A handful of walnuts a day may help lower the risk of cognitive decline among at-risk groups of the elderly population. This new information comes from a new study published in The American Journal of Clinical Nutrition.
Researchers found that walnut consumption of healthy elderly adults showed little effect on cognitive function over two years. However, those who were smokers and had lower baseline neuropsychological test scores showed progress when consuming walnuts.
Walnuts have long been studied for their effect of cognitive decline as they contain omega-3 fatty acids and polyphenols. In fact, walnuts have higher antioxidant activity than any other nut. These key compounds found in the nuts have previously been found to counteract oxidative stress and inflammation, both of which are drivers of cognitive decline.
For this study, 640 seniors from Loma Linda, California, and Barcelona, Spain were followed for two years. Participants were divided into two groups—a test group who included walnuts into their daily diet and a control group who abstained from walnuts.

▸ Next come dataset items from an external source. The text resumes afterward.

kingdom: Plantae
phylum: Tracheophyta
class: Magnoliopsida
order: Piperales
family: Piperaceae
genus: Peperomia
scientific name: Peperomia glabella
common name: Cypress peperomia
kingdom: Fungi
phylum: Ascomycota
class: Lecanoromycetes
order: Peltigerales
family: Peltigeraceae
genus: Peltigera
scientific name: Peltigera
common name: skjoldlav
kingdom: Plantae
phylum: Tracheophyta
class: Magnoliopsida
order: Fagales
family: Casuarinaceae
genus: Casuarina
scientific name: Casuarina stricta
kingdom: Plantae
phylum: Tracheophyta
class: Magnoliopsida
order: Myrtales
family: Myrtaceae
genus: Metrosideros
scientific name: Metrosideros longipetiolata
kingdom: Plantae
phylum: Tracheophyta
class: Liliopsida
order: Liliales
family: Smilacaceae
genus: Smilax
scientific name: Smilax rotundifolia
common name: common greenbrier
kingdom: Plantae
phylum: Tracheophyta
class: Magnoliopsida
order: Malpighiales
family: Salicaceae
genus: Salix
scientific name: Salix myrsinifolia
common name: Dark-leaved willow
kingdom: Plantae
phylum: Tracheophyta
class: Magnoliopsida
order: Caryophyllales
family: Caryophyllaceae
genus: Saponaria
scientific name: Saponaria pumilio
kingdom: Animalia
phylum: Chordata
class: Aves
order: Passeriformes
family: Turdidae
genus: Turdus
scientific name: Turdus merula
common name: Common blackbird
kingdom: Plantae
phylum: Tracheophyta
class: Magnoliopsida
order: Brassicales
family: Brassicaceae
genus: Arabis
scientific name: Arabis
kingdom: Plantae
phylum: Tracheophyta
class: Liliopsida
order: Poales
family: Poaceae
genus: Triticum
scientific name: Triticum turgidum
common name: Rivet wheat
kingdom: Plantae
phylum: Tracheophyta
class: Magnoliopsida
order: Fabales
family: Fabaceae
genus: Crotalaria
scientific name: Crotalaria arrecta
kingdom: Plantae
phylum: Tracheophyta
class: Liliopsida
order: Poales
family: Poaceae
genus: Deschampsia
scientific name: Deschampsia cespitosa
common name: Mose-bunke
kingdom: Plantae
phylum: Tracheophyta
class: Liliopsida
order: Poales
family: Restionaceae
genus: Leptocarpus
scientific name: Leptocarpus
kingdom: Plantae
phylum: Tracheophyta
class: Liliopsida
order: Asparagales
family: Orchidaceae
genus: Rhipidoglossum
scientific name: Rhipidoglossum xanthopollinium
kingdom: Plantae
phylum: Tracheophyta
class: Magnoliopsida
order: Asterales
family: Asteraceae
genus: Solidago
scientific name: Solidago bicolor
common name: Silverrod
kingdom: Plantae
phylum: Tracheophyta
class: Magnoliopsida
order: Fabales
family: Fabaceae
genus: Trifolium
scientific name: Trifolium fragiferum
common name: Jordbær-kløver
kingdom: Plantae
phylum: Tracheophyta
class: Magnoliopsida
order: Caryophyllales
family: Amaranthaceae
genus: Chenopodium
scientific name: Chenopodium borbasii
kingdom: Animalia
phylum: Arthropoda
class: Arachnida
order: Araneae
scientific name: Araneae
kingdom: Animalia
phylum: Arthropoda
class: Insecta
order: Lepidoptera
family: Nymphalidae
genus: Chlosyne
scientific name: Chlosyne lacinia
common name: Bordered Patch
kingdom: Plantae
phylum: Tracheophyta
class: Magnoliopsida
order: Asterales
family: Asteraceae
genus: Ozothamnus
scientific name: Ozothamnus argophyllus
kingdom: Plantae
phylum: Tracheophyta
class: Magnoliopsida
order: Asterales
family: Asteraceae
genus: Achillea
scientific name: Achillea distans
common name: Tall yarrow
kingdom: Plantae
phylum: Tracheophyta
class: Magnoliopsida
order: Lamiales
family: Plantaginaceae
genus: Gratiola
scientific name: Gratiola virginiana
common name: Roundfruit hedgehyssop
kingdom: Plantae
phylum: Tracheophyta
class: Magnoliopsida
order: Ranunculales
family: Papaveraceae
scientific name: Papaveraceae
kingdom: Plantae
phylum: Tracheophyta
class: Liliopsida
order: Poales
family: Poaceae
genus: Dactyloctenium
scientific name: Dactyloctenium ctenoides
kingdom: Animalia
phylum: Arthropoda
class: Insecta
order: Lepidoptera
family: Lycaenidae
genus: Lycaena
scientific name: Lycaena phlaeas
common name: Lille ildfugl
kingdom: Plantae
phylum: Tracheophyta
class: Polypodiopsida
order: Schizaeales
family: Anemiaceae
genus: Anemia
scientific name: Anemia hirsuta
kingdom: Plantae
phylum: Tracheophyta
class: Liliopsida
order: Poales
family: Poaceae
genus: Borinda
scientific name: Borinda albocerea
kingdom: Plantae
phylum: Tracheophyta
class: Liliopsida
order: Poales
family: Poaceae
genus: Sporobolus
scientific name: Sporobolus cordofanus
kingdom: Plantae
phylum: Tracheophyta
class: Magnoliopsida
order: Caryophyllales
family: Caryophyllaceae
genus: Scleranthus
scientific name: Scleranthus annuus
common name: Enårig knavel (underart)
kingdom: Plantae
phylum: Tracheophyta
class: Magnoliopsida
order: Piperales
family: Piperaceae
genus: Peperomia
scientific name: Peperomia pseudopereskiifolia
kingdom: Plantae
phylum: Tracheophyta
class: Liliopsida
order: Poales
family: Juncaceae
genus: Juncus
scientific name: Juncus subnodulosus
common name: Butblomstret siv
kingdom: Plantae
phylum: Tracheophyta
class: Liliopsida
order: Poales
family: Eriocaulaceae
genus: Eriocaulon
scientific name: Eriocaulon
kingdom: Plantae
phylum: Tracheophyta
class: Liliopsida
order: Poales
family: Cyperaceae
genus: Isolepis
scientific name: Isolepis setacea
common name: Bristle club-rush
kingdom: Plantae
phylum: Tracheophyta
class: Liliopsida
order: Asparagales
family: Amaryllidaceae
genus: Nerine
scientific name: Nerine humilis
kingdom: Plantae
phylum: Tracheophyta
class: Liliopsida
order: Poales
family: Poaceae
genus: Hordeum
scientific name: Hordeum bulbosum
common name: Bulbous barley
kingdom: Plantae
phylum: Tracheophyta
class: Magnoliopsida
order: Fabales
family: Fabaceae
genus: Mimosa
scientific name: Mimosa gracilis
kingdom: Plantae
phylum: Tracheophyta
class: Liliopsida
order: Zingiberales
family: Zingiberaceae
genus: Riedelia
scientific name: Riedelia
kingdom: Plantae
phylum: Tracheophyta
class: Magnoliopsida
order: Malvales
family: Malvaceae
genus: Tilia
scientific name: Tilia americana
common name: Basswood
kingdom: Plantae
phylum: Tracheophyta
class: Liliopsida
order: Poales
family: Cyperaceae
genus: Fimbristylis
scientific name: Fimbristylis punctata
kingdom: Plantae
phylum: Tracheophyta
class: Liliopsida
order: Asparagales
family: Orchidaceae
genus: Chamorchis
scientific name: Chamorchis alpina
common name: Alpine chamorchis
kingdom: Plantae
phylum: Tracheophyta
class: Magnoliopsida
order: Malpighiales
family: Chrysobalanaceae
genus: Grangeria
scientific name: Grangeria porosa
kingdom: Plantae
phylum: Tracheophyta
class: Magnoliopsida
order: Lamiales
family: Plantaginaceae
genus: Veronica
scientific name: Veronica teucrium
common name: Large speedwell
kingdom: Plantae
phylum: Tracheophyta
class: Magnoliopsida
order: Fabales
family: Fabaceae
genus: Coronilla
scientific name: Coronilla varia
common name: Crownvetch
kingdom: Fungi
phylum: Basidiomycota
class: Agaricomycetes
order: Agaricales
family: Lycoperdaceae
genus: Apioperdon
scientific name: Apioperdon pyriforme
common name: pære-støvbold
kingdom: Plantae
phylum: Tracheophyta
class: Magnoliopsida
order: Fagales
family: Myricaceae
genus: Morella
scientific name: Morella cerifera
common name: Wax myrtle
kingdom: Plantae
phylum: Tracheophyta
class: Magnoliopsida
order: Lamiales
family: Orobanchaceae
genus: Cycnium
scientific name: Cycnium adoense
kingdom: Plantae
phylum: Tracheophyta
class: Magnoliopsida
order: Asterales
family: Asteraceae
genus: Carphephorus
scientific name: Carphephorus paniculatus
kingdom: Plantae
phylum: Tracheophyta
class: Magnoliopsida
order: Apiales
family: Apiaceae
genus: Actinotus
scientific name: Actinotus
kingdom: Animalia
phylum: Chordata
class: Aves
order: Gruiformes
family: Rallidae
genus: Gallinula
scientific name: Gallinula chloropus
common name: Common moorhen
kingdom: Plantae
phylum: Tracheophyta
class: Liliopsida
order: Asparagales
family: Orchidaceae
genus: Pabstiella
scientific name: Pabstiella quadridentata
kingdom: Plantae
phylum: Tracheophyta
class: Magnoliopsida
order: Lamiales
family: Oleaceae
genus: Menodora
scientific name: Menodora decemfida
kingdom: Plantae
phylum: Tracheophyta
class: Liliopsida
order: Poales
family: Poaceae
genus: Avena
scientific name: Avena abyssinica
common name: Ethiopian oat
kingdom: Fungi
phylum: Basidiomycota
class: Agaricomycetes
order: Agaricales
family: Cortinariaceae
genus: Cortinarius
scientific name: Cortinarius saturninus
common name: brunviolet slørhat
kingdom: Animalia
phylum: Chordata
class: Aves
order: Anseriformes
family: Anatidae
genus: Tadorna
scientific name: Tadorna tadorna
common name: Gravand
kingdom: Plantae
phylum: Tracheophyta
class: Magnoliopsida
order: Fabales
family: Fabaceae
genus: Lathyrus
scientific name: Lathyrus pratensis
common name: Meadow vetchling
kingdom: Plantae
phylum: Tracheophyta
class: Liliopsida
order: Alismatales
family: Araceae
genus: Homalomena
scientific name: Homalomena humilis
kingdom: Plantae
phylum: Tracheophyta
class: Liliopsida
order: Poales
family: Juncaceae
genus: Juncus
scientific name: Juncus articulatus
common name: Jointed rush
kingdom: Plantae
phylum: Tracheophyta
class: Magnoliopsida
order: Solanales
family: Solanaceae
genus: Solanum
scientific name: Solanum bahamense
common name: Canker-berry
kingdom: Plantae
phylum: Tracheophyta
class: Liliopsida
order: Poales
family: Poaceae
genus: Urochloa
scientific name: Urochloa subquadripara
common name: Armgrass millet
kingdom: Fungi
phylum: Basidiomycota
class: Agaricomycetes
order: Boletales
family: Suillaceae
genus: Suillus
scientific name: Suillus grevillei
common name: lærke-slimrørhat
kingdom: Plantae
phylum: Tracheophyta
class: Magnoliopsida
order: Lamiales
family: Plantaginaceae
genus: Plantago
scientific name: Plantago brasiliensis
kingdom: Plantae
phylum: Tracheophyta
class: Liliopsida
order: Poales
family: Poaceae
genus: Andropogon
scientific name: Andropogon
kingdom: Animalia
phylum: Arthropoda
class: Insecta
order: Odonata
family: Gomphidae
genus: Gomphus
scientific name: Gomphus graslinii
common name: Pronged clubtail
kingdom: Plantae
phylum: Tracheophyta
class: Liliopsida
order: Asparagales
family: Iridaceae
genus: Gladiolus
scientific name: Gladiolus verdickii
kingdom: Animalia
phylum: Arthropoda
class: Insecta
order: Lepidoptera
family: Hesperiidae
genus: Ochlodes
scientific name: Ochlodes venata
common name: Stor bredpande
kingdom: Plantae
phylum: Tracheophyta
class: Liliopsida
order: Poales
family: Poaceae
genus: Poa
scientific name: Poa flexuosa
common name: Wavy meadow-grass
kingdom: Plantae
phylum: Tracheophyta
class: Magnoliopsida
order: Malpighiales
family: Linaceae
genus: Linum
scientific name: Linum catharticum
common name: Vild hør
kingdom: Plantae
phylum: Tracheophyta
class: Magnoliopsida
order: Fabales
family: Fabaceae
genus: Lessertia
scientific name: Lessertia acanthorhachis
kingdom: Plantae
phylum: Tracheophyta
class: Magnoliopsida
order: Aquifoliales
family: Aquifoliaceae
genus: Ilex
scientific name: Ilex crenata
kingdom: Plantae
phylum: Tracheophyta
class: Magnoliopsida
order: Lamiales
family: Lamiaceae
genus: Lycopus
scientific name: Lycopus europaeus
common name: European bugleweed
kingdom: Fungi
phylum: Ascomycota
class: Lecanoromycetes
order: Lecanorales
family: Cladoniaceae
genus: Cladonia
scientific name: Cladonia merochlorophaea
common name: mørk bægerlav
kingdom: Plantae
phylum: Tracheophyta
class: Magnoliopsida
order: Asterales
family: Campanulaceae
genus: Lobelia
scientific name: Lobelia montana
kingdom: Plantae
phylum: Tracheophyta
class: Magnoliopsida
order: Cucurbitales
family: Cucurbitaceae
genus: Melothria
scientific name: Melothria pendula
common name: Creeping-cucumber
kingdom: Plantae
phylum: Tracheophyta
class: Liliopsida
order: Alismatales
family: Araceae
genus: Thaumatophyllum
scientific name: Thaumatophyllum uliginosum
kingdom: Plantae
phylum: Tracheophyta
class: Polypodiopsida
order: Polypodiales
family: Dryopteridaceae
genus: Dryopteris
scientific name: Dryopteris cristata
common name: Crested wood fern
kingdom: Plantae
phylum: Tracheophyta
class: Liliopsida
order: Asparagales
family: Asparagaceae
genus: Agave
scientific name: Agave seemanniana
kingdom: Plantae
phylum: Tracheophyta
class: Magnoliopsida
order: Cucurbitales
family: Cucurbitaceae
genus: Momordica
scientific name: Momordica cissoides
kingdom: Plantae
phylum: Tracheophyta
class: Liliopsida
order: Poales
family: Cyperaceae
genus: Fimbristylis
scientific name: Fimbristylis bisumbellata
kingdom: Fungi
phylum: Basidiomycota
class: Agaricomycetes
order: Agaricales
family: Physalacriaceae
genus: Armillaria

Largest Study Ever Conducted
This study is the largest and most well-controlled trial ever conducted on the effects of walnuts on cognition. Joan Sabaté, MD, Ph. D, spoke about the study, saying, “While this was a minor result, it could lead to better outcomes when conducted over longer periods of time. Further investigation is definitely warranted based on our findings, especially for disadvantaged populations, who may have the most to gain from incorporating walnuts and other nuts into their diet.”
Previously published in the New England Journal of Medicine in 1993, Sabaté and his team were the first to discover the cholesterol-lowering effect of nut consumption. This research focused on nuts, specifically walnuts, and how it can lower blood cholesterol. They have also found a link between nut consumption and a lower risk of cardiovascular disease.
With this new study, researchers hope more information will help to change the way health care providers look at preventative measures for cognitive decline in at-risk groups. With an aging population, not only are people living longer but as they age, they require additional health support which is placing unprecedented pressure on aged-care and health services. Studies such as this help to shed light on taking preventative measures before health support is needed.